Questions to ask about senior living marketing and sales services:
- Are your marketing and sales expenses bundled with the development advisor’s professional fees?
- Marketing and sales professional fees can vary greatly based on market demand and marketing, sales, and occupancy goals; have these been taken into account?
- Have you received multiple proposals from marketing and sales consultants based on the same scope of services? Is the fee fixed or performance-based?
Do you have confidence in your senior living development advisory costs?
Many development advisors use a standard conservative percentage to ensure soft costs are more than adequately covered. This approach can lead to increased costs, so it should be carefully evaluated. After all, any excess cost will increase debt that translates directly to your new residents in entrance fees and monthly fees.
While cost should not be the only consideration for hiring a development advisory firm, as the executive in charge of any campus expansion or new campus project, you owe it to your stakeholders and future residents to prevent your project from being overburdened by exorbitant fees, and ultimately, more debt than is reasonable. By educating yourself about the cost factors that can influence your decision to hire one development advisor over another, you’ll be doing just that.
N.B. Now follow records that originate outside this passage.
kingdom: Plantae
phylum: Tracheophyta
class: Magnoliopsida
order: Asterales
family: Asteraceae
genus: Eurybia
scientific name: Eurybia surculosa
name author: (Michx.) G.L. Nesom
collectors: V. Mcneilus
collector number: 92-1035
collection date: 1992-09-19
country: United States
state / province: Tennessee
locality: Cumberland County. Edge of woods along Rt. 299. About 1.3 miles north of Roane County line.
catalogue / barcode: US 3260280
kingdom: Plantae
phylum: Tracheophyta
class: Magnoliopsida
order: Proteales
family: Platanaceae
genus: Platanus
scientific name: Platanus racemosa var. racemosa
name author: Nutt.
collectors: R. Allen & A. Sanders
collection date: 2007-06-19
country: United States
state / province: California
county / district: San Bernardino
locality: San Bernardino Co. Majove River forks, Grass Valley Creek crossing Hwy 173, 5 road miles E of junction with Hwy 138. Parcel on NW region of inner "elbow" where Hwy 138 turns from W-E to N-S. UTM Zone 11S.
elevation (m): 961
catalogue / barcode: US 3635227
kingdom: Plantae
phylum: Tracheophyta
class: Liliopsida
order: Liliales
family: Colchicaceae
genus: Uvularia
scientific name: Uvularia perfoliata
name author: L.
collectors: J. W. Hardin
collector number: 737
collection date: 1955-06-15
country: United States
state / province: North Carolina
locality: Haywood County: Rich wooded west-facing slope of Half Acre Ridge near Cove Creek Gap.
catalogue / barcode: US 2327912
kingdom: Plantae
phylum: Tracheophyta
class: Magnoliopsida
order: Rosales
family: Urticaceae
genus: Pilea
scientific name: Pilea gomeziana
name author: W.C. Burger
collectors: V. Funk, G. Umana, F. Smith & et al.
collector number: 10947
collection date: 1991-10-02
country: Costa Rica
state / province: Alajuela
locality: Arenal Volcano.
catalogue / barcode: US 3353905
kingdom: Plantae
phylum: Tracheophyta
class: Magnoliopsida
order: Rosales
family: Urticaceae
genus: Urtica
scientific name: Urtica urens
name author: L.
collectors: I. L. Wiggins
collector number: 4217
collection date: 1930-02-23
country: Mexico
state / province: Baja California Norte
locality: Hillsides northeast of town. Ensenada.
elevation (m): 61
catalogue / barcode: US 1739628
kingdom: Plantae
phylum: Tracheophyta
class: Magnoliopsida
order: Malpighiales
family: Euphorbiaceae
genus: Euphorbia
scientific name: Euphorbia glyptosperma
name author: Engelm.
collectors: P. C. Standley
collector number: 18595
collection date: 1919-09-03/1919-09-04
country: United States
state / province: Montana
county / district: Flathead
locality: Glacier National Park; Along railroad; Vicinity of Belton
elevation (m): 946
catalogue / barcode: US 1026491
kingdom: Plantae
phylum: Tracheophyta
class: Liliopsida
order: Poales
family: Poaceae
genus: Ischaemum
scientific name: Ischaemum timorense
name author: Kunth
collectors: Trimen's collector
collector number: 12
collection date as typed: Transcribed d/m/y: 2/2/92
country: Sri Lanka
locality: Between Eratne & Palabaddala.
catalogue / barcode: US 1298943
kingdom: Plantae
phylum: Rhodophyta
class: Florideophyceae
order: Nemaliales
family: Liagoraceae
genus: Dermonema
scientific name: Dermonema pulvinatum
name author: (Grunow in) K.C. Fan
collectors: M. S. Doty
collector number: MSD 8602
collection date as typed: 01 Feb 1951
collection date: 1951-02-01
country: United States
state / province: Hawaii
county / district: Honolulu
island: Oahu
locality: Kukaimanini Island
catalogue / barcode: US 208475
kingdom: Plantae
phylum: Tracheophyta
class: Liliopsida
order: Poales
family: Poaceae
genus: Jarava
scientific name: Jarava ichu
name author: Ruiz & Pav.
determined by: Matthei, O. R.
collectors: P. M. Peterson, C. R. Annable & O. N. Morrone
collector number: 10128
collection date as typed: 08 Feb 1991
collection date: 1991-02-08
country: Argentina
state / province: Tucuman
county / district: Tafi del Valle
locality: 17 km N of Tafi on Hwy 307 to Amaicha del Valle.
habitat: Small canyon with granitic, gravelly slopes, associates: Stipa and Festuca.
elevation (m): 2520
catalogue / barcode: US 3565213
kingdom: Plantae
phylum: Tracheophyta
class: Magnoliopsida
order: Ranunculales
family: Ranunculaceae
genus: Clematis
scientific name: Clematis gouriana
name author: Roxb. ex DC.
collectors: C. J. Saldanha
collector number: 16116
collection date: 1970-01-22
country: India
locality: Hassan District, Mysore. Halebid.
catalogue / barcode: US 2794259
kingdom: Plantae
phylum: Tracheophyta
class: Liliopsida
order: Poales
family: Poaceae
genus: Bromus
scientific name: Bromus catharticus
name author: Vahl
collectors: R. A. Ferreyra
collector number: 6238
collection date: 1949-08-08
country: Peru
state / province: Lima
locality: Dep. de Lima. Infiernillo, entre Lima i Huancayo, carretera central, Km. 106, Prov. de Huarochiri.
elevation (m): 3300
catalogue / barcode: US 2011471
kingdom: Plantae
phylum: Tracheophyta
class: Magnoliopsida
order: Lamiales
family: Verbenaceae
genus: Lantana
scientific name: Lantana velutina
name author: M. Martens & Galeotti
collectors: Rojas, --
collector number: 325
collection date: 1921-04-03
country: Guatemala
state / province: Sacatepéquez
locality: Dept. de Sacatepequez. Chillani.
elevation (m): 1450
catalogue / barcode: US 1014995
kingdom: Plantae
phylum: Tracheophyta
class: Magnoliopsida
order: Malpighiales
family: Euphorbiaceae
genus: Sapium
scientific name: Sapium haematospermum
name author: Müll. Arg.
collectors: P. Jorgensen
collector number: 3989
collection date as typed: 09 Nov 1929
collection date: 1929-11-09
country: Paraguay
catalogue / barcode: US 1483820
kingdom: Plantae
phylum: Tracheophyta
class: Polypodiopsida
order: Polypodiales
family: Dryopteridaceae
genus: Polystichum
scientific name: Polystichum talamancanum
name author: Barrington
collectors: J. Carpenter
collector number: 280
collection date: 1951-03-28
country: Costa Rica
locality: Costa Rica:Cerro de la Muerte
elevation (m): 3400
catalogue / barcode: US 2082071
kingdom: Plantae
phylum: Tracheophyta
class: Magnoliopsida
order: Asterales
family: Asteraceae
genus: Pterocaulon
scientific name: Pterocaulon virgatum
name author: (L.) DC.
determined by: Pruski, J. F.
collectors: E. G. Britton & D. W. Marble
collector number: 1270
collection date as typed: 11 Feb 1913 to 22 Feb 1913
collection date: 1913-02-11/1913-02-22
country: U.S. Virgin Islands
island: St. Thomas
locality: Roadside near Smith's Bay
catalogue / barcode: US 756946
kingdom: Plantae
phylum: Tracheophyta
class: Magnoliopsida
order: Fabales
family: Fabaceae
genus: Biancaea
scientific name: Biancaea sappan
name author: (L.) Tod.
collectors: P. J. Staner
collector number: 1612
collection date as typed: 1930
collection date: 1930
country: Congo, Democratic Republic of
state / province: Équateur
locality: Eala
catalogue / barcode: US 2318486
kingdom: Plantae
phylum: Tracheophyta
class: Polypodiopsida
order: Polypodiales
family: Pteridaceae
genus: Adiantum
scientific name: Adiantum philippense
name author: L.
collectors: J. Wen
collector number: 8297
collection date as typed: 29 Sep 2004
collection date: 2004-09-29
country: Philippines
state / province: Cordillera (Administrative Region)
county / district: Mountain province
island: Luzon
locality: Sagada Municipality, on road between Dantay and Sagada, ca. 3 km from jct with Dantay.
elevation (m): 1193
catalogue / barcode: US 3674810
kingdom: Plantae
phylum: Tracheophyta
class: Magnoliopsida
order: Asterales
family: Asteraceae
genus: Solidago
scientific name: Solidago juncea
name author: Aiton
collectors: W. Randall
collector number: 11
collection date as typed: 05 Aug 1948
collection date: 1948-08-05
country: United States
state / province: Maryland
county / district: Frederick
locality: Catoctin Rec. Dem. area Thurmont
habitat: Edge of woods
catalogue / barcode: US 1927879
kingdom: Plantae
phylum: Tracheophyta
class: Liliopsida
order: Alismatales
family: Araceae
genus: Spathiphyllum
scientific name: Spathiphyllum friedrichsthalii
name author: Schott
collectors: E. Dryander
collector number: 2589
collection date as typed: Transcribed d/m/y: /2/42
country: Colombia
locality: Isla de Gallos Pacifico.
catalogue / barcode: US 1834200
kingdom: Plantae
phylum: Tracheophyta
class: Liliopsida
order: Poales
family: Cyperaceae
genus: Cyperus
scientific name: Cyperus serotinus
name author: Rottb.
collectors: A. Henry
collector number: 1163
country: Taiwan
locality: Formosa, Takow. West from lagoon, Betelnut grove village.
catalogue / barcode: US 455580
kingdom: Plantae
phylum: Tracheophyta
The goal of your senior living development advisor is to educate you about these cost issues and align a reasonable Sources and Uses statement to meet your needs and expectations. This firm should also ensure the rest of the consultants are held accountable to those budgets. Transparency in this process and alignment in expectations promotes a strong team that, instead of feeling there are winners and losers when budgets get strained, can look carefully at the total project budget to find a solution.